Do Not Litter And Feed The Birds

A sentence in natural language can often be interpreted in two ways, but in mathematics, we must be precise in our use of language and avoid ambiguity. This often least to humorous interpretations of street signs and the results can be adorable.

Take this street sign example, which I photographed in September of 2010 at the Happy Paws pet store near NYU. It’s a wonderful sign on a messy street that immediately attracted my attention and confusion.

Do Not Litter And Feed The Birds

Please leave a comment below on how you understand this sign:

A) Two separate commands: you should not litter AND you should feed the birds. Why?

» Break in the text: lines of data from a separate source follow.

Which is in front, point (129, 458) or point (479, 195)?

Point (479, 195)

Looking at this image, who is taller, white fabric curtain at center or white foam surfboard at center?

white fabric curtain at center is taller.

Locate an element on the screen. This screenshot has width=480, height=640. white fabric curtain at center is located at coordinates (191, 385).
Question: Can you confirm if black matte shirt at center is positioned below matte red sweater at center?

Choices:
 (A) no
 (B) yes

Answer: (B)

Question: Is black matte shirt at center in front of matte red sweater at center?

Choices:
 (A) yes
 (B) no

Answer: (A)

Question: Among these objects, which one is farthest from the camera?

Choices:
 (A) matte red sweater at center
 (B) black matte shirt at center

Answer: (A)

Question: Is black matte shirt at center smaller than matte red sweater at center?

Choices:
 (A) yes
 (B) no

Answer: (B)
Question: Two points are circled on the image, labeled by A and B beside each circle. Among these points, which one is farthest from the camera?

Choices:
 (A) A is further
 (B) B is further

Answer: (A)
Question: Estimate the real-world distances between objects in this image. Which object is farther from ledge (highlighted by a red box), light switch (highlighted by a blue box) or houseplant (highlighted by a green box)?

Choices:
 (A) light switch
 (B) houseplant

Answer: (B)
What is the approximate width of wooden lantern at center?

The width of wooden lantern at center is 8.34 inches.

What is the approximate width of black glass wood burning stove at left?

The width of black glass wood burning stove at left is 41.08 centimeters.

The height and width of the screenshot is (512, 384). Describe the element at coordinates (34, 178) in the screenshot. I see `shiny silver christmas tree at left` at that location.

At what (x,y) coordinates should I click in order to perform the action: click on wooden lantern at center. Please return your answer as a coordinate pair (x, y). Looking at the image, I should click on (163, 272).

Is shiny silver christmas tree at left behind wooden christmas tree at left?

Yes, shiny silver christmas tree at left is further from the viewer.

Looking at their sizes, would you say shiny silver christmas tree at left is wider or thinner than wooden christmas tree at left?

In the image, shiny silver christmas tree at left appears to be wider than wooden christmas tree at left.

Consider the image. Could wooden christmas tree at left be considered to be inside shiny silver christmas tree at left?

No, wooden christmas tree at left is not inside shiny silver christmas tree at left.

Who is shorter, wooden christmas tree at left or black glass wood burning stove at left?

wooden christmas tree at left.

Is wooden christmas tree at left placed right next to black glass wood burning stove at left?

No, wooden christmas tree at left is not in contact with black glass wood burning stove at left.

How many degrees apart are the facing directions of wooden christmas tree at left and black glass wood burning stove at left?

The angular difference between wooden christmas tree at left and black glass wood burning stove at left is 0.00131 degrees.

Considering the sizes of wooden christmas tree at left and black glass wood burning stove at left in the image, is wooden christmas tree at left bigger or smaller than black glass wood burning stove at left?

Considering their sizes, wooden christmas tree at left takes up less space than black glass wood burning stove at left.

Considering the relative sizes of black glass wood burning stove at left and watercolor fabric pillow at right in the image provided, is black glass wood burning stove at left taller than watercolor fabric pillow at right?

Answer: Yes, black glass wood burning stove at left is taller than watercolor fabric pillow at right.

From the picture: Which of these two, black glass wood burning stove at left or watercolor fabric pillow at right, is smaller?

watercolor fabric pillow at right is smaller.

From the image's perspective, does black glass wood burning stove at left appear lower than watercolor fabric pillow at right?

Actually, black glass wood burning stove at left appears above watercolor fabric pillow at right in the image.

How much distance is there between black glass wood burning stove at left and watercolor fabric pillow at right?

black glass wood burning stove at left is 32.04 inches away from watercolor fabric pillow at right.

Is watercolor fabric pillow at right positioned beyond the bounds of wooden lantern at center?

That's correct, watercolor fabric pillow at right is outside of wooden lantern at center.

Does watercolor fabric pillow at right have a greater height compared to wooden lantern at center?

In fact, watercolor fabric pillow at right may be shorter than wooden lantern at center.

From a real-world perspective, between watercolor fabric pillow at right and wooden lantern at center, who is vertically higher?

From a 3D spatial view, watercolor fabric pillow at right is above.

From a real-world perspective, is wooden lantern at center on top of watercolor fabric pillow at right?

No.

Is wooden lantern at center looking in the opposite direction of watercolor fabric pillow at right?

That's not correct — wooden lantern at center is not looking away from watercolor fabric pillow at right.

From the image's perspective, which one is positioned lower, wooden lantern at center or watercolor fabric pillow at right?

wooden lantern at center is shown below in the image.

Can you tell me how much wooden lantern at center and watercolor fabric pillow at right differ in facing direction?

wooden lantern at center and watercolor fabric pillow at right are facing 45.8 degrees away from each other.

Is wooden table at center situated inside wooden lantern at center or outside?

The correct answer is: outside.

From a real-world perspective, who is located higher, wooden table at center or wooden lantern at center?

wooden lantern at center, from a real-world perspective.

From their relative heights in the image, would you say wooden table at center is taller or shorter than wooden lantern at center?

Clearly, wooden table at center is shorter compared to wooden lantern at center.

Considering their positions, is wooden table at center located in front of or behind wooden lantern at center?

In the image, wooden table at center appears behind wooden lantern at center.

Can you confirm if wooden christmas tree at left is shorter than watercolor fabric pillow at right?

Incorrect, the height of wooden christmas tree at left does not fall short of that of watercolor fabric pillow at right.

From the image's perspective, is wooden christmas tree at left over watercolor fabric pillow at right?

B) You should neither litter nor feed the birds. Why?

C) You should either not litter or not feed the birds, or do neither. Why?

D) All of the above (and why?)

E) Explain a distinct interpretation.






3 responses to “Do Not Litter And Feed The Birds”

  1. benblumsmith Avatar

    I can get all these readings, but actually I think the most natural reading for me is in the (E) category:

    "If you litter, you will be feeding the birds, and this is no good, so don't litter."

    It's amazing how much propositional (both descriptive and normative) content I'm getting out of a sentence that is formally an imperative:

    a) "If you litter, this will feed the birds" (Descriptive proposition.)

    b) "This would be bad." (Normative proposition.)

    c) "So don't do it." (Imperative.)

    … but even though this is the most natural reading for me, it's still unsatisfying. What's wrong with feeding birds?

  2. cheesemonkeysf Avatar

    I love these instances of what contemporary rhetorical theorists call the aporia (from the Greek) for that gap which sometimes opens up between intention and delivered or received message.

    My own favorite example of this slippage of language comes from a sign on the Via Chiantigiana (the Chianti Road in Tuscany's Chianti country) at a woodland turn=off on the road.

    Two signs, the ostensibly translated English version above that requests, "Speak Slouly Please" and the probable Italian intention, asking "Parlare a bassa voce," meaning "Speak quietly please."

    An obvious gap between intended signified and actual imperative, yet one in which the stakes are in fact extremely low.

    Still, there is delight to be taken in our inherent human fallibility. In the (translated) words of the old Yiddish proverb, "Man thinks, God laughs."

    – Elizabeth (aka @cheesemonkeysf on Twitter)

  3. Zeno Avatar

    I see littering and birdfeeding as one act, so littering is fine as long as it's not accompanied by birdfeeding.